R-squared with only 10% data to train with: 0.2758


Differences are relatively low, which shows that the model is resilient to overfitting.


Let's see how the results vary with 10x of 10-fold CV

In [51]:
for i in range(10):
  trainRes = []
  valRes = []
  kf = KFold(n_splits=10, shuffle = True, random_state= None)
  for train, test in kf.split(df.index.values):
    model = sm.GLM.from_formula(formula = 'quality ~ type_white + alcohol + sulphates + pH + density + total_sulfur_dioxide + free_sulfur_dioxide + chlorides + residual_sugar + citric_acid + volatile_acidity + fixed_acidity',
                              data = df.iloc[train],
                              family = sm.families.Poisson())
    result = model.fit()
    predsTrain = result.predict(df.iloc[train])
    preds = result.predict(df.iloc[test])

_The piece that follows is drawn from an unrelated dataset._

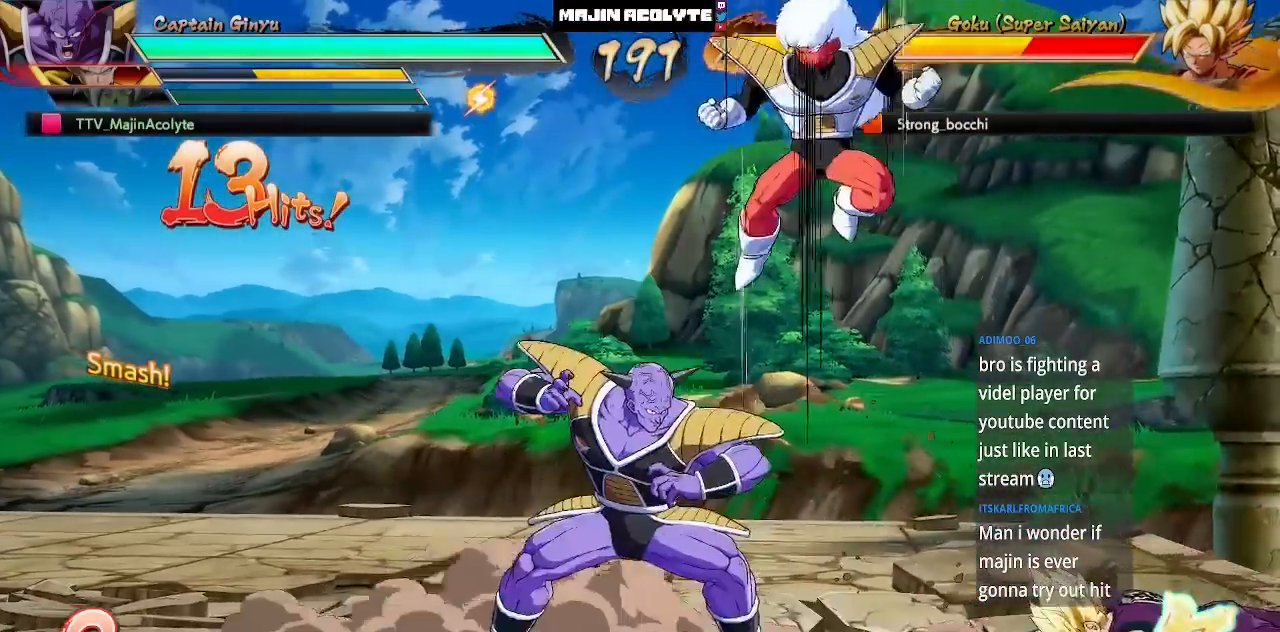
{"buttons": [], "left_stick": "center", "events": []}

    trainRes.append(r2_score(df.iloc[train].quality, predsTrain))
    valRes.append(r2_score(df.iloc[test].quality, preds))
  print(f'Train R2: {round(np.mean(trainRes), 4)}\nTest R2: {round(np.mean(valRes), 4)}')


Train R2: 0.2969
Test R2: 0.2911
Train R2: 0.297
Test R2: 0.2892
Train R2: 0.297
Test R2: 0.2929
Train R2: 0.2969
Test R2: 0.2922
Train R2: 0.2969
Test R2: 0.2938
Train R2: 0.2969
Test R2: 0.2917
Train R2: 0.297
Test R2: 0.291
Train R2: 0.2969
Test R2: 0.2926
Train R2: 0.2969
Test R2: 0.2938
Train R2: 0.297
Test R2: 0.2908


The results remained stable, at the same time the problem of overfitting is relatively low due to the difference in R2-squared for training set and validation set is not too great apart.